Post-punk’s footprint can be heard in almost every corner of the contemporary pop lexicon, and if we’re looking specifically at the indie rock coming out of the American underground in the past couple of years, this footprint is all the harder to ignore. Although they aren’t pillaging from the greats, God of Love is borrowing a little something from the experimental side of hard-edged new wave and a touch of noise rock in songs like “Take You Seriously” and “If Today Doesn’t Last,” both of which can be heard on the smashing new LP Do Your Worst this November. Supported by little more than a clandestine groove and fuzzy harmonies electric and acoustic the same, God of Love gives us more heart behind the mic than some might know what to do with – and vocal charms are only a fraction of what makes Do Your Worst’s tracklist so enrapturing.
“Black Beyond” cut me like a razor the first time I listened to it, and while it’s steeped in certain gothic sensibilities often considered to be on the highbrow end of the spectrum, its core aesthetics center on the emotionality of its lyrics rather than the luster of its cosmetics. I can appreciate a dark harmony as much as the next guy can, but the all-out decadence of the instrumental faceting in this song would likely prove too strong for a lot of listeners were it not being managed as adeptly as it is by God of Love. You can’t argue with precision work like this, and it’s resulting in some of the more accessible alternative jams I’ve heard on one LP this fall.

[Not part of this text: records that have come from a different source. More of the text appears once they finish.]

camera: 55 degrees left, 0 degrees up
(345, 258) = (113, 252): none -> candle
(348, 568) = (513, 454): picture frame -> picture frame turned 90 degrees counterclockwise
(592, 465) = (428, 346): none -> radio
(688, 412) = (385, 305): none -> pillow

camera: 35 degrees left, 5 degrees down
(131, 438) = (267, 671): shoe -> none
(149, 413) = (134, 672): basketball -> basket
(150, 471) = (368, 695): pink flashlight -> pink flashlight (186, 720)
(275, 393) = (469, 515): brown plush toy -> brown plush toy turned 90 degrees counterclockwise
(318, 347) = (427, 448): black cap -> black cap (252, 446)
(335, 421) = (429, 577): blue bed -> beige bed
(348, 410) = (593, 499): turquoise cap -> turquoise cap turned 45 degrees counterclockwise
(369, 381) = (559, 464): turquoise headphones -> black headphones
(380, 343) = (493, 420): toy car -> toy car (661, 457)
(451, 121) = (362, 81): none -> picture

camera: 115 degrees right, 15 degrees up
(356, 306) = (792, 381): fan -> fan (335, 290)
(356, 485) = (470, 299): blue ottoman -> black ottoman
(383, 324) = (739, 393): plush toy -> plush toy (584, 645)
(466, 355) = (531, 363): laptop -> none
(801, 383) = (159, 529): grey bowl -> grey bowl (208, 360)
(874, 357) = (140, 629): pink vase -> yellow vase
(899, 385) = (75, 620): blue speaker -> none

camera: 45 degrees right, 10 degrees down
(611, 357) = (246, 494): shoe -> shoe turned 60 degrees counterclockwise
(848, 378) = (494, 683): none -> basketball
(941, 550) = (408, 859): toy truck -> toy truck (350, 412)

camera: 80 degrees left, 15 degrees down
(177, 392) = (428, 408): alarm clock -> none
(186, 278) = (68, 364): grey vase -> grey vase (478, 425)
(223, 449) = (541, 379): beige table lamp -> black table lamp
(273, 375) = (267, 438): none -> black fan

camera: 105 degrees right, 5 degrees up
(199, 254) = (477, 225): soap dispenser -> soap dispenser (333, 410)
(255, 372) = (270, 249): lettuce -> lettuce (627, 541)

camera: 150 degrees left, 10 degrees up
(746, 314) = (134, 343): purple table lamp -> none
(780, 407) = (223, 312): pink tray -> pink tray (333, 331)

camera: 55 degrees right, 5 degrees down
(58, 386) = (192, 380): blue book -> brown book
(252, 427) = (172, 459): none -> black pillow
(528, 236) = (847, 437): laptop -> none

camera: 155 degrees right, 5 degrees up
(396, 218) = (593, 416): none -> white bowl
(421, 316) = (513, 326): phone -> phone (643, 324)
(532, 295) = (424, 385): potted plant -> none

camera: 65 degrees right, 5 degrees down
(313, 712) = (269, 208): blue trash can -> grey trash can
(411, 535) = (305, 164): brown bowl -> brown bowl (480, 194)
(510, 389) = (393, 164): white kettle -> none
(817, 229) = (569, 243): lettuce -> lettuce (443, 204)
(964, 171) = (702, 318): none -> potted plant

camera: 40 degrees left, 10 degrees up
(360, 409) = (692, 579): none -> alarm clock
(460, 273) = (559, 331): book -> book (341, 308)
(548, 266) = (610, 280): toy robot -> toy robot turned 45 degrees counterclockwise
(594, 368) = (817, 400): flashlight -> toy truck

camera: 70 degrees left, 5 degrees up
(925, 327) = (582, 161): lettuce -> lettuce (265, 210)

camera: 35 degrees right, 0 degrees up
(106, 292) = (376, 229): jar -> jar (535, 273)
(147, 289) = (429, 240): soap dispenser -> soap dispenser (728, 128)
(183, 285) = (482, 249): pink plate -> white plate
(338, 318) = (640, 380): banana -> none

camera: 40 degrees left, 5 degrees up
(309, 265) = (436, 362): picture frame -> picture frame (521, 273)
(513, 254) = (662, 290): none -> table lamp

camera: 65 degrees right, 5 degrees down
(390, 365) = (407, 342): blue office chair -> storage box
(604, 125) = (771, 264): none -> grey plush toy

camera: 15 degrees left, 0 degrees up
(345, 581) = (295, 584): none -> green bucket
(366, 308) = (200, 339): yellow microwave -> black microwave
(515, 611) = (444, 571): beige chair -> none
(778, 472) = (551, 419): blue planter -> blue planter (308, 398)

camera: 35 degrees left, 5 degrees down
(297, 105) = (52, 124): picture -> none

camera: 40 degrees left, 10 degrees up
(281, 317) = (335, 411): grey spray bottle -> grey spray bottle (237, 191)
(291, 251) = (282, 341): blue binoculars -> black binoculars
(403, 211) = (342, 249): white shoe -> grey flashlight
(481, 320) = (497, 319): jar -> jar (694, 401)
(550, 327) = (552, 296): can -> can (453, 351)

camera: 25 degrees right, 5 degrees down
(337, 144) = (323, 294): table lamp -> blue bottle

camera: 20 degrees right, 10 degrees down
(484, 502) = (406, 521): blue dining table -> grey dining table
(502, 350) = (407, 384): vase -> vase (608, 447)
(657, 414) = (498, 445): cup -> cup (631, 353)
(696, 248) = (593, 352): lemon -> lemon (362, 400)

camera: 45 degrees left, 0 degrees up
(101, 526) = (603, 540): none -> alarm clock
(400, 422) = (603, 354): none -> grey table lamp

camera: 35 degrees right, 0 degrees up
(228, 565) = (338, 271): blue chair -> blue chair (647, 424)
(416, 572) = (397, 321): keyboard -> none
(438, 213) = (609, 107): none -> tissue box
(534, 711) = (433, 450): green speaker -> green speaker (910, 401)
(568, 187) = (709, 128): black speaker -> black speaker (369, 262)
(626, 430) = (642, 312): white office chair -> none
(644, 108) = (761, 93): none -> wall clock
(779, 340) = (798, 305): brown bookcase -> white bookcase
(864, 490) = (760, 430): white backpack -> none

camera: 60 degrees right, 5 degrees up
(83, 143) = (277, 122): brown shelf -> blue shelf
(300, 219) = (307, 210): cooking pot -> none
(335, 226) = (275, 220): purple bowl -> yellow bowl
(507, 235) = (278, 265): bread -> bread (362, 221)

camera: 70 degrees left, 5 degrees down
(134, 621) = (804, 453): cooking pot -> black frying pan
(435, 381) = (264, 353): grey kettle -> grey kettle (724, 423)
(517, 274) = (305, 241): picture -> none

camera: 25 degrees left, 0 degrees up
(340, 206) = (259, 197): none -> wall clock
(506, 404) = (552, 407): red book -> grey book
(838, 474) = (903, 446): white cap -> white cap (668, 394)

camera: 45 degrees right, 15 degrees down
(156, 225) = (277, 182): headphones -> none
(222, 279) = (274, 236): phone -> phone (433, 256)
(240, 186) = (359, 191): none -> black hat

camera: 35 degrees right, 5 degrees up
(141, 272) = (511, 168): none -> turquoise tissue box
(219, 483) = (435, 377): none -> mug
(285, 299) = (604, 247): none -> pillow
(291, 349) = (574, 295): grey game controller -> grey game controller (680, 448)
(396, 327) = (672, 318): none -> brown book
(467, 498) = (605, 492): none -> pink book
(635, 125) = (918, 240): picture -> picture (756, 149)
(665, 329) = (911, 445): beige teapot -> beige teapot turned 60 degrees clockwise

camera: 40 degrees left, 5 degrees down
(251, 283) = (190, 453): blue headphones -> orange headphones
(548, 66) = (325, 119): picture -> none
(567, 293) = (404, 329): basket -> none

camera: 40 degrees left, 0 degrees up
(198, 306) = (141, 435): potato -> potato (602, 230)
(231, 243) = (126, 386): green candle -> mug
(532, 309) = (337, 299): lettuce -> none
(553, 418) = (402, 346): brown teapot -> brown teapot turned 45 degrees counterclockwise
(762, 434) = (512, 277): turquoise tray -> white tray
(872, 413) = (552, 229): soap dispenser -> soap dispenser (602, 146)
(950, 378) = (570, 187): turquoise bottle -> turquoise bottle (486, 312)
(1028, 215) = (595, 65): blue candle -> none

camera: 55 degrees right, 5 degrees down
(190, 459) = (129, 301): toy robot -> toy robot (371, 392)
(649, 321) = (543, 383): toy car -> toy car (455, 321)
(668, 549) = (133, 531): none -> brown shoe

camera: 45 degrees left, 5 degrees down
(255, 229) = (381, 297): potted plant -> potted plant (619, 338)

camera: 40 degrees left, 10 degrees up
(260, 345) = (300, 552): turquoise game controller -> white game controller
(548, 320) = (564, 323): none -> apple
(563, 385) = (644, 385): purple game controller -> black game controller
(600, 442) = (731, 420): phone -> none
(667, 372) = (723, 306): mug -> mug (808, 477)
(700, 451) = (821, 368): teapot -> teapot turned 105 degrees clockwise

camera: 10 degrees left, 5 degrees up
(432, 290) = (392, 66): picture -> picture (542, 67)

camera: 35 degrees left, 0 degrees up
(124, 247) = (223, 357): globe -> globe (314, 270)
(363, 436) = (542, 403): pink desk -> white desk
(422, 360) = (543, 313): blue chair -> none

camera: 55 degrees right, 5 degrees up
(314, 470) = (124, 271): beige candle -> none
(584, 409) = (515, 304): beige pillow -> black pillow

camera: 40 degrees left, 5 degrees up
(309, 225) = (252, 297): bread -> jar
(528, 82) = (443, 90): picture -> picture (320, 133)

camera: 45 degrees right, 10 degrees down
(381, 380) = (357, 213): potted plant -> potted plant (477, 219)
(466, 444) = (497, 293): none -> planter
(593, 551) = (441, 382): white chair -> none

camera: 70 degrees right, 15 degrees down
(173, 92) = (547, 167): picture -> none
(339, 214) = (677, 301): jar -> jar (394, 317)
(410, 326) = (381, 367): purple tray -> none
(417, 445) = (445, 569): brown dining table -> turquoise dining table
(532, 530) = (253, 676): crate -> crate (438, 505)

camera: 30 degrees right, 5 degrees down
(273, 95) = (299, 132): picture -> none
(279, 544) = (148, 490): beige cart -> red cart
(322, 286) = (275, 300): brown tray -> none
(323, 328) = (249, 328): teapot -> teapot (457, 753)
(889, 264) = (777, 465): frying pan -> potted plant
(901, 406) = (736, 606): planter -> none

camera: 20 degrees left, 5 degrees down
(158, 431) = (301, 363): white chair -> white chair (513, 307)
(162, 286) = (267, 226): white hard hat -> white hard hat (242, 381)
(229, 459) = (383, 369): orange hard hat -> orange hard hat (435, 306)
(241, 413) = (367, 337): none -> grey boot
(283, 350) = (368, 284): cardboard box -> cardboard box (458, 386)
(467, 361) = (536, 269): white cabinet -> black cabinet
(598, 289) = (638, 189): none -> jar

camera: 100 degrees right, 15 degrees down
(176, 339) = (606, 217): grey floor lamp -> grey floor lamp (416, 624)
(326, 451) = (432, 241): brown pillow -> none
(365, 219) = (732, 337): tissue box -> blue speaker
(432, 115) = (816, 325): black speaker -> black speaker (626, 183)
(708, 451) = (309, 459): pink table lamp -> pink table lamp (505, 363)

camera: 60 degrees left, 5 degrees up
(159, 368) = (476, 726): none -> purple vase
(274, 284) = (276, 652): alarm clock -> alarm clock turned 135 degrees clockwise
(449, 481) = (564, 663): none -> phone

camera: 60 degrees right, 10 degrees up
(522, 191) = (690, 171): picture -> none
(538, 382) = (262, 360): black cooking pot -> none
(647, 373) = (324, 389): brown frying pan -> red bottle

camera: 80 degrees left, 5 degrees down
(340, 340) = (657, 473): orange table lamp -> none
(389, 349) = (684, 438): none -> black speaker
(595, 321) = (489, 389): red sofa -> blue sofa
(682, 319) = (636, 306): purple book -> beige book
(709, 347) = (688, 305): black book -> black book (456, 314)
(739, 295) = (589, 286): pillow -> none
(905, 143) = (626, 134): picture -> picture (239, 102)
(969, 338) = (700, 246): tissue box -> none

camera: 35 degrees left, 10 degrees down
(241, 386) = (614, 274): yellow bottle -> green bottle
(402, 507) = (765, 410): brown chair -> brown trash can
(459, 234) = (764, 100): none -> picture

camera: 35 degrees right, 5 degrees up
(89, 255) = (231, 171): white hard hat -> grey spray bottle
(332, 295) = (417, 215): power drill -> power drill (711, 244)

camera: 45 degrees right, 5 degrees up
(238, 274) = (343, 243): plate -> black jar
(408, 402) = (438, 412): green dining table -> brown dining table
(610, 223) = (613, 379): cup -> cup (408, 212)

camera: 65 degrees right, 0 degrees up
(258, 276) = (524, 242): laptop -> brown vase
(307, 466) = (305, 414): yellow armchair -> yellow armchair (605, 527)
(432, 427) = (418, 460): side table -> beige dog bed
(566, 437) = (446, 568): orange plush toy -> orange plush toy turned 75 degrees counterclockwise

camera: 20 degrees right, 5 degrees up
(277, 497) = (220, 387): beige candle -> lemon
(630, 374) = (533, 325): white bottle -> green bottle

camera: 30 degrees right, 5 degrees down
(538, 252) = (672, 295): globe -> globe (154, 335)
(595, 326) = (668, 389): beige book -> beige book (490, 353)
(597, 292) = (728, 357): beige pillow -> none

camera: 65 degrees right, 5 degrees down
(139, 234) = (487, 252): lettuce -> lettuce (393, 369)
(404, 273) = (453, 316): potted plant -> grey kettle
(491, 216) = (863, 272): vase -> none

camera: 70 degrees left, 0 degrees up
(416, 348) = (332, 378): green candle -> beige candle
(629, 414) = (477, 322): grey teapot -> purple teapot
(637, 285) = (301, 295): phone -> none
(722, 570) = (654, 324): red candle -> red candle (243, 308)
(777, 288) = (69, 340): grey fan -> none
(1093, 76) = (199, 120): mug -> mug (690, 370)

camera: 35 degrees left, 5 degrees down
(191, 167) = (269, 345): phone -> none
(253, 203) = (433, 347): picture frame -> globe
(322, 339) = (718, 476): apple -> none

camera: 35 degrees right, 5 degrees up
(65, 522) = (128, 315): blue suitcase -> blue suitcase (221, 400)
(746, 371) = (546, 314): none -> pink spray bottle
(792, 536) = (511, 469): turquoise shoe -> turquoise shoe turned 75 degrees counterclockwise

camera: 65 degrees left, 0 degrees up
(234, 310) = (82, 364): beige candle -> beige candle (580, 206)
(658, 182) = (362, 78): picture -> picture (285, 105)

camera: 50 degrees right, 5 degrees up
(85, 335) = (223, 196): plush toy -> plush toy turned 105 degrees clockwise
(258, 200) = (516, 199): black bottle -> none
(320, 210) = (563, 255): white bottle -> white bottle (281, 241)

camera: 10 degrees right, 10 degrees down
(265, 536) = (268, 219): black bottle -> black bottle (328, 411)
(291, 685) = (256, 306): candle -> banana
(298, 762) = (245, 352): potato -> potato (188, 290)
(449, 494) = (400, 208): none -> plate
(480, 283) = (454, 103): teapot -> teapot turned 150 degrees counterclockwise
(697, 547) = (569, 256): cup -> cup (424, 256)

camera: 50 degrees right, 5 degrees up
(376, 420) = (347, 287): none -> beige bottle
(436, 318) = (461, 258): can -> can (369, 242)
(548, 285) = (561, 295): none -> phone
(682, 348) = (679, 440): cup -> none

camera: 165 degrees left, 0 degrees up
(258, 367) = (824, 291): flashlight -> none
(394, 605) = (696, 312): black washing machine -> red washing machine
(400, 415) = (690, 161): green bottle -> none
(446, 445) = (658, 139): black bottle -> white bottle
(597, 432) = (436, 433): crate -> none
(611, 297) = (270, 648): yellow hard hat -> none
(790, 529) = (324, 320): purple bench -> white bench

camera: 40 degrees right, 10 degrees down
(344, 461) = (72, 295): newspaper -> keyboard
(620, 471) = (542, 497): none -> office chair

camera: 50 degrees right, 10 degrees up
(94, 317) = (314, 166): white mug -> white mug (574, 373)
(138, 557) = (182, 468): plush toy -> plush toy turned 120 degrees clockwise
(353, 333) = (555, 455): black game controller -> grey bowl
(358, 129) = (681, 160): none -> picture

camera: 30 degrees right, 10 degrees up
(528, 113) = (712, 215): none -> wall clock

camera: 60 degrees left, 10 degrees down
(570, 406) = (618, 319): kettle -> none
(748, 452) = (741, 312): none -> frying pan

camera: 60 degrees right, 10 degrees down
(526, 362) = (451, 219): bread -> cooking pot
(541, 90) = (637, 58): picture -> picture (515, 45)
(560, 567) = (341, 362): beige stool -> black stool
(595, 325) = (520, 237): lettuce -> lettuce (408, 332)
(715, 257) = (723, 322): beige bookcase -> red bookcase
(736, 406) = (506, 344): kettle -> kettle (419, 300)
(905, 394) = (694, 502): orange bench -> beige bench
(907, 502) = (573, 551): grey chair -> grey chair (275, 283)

There are definitely some heavy goth undertones throughout the album, but all in all, I’m hesitant to discount the industrial element in “Wedding of the Century,” the acidic Tom Waits impression in “Fingers Crossed,” nor the soft sunken vocal in “Dallas Skyline” as a mere byproduct of this influence alone. There’s a lot in play here well outside of the retro post-punk realm, and when considering the depth of passion that we’re getting in the lyricism of “Do You See That Light,” “Green Eyes Black Night,” and “Where I Go At Night,” it’s more than obvious that we’re not listening to punk rock cosplay in Do Your Worst by any measurement.
Enamored with darkness but excessively emotional rather than cold, I would be lying if I said that God of Love’s richly crafted new album wasn’t one of the more inspired records I’ve listened to in a while. There’s a lot to unpack in the tracklist – loneliness, despondency, angst, stoned optimism, perhaps even a touch of romanticism – but when enjoyed in a single sitting rather than broken up into different listening sessions, I think most listeners will agree that Do Your Worst’s title couldn’t be much more ironic. While it features an exhibition in the petty miseries that one could spend a lifetime ruing over, it also happens to be some of the finest play its creator has ever committed to master tape.